Gathered Spring Salsa Verde
We are still very much in the hungry gap. It might feel like the weather is gradually warming up, but it will still take a good few weeks for the hundreds of seedlings we’re planting out to start producing bountiful harvests. At this time of year we’re highly reliant on overwintered crops (leeks, kale, chard to name a few) and perennial crops (rhubarb, babington leek, wild garlic and nettles). This recipe created by Claire makes the best of the latter.
Makes approx 500ml
2 big handfuls of nettle tips
1 babington leek, the green part only
4-5 sprigs mint
1 bunch three-cornered leek leaves
2 chard leaves, with the stalk removed
zest of 1/2 a lemon
½ tsp salt
100g toasted pumpkin seeds
150ml olive oil
Reserved nettle water
Start off by toasting your pumpkin seeds in a dry frying pan over a medium heat, until they are starting to colour. Take off the heat and set aside to cool (if they are getting too dark, pour them into a cold bowl or dish.

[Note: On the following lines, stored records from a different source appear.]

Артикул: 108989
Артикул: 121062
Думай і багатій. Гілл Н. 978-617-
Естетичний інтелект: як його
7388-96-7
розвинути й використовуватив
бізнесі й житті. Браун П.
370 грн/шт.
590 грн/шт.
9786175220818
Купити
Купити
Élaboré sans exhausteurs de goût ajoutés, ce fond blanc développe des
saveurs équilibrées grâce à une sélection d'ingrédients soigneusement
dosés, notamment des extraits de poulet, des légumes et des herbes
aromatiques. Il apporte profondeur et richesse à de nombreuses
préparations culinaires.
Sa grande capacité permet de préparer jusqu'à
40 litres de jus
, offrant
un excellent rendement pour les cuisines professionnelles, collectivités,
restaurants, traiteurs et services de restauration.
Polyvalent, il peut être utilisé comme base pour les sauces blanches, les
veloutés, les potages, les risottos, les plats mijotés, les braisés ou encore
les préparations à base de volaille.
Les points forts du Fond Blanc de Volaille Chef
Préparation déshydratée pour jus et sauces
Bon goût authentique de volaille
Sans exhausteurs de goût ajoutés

Place your washed nettle and leek tops in a heat proof bowl and pour boiling water over them. Stir the greens for around 30 seconds, scoop the greens out into a blender, or a deep bowl if you are using a hand blender. Keep the nettle water.
Wash the mint and add the leaves to the blender along with the three-cornered leek and chard leaves.

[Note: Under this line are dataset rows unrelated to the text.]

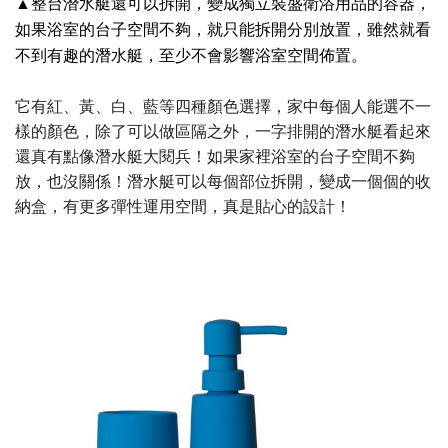
▲整台潛水艇還可以拆開，變成獨立裝盛衛浴用品的容器，
如果浴室的台子空間不夠，就只能拆開分別放置，雖然就看
不到有趣的潛水艇，至少不會影響浴室空間佈置。
它有紅、黃、白、藍等四種顏色選擇，家中每個人能選不一
樣的顏色，除了可以做區隔之外，一字排開的潛水艇看起來
還真有點像潛水艇大閱兵！如果家裡浴室的台子空間不夠
放，也沒關係！潛水艇可以每個部位拆開，變成一個個的收
納盒，有更多彈性運用空間，真是貼心的設計！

Add the salt, lemon zest and tbsp of oil to the blender and blend until the greens are roughly chopped.
Add in the cooled toasted pumpkin seeds and most of the olive oil and blend. You don't want a completely smooth paste. Stop and scrape down the edge of the bowl occasionally.
When you are happy with your texture, put into a bowl. Add around 150ml of the reserve nettle water and stir with a spatula to loosen up the salsa.
Season to your taste. Scoop into a jar and pop in the fridge.
We served roasted carrots with a few tablespoons of the salsa verde and some wild garlic flowers, but you could also stir through pasta, use it as a spread in a sandwich or add some to mayo to dip your chips in!